Copy out each line in the entries that contains the string "context". Only matches in the same letter case count.

[Given data start]

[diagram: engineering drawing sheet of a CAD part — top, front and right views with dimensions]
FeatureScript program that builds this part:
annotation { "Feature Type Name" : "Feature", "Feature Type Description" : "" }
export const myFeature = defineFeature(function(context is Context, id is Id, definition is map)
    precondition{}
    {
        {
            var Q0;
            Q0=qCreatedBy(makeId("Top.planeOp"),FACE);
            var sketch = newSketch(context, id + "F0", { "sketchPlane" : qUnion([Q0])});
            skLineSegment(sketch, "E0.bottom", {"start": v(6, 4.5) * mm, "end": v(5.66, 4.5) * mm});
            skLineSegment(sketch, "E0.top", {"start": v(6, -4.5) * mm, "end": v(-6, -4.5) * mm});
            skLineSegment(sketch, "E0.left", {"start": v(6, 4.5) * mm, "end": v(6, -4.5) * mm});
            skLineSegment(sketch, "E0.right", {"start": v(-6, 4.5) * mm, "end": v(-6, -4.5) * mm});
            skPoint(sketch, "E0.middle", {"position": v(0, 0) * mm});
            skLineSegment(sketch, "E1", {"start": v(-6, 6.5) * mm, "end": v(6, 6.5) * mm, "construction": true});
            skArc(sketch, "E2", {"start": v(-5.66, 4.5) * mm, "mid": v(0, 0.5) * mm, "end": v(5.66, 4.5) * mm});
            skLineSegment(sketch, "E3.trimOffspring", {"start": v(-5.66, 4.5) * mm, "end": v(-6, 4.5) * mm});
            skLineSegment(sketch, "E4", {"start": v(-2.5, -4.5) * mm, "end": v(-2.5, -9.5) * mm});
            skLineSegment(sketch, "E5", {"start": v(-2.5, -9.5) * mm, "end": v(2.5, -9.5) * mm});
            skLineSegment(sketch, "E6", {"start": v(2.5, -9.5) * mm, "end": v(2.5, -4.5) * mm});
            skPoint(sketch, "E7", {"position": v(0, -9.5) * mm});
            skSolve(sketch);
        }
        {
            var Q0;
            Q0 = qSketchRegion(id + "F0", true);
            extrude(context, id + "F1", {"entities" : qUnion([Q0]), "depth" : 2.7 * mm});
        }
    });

[Given data end]

# [Full output]
export const myFeature = defineFeature(function(context is Context, id is Id, definition is map)
            var sketch = newSketch(context, id + "F0", { "sketchPlane" : qUnion([Q0])});
            extrude(context, id + "F1", {"entities" : qUnion([Q0]), "depth" : 2.7 * mm});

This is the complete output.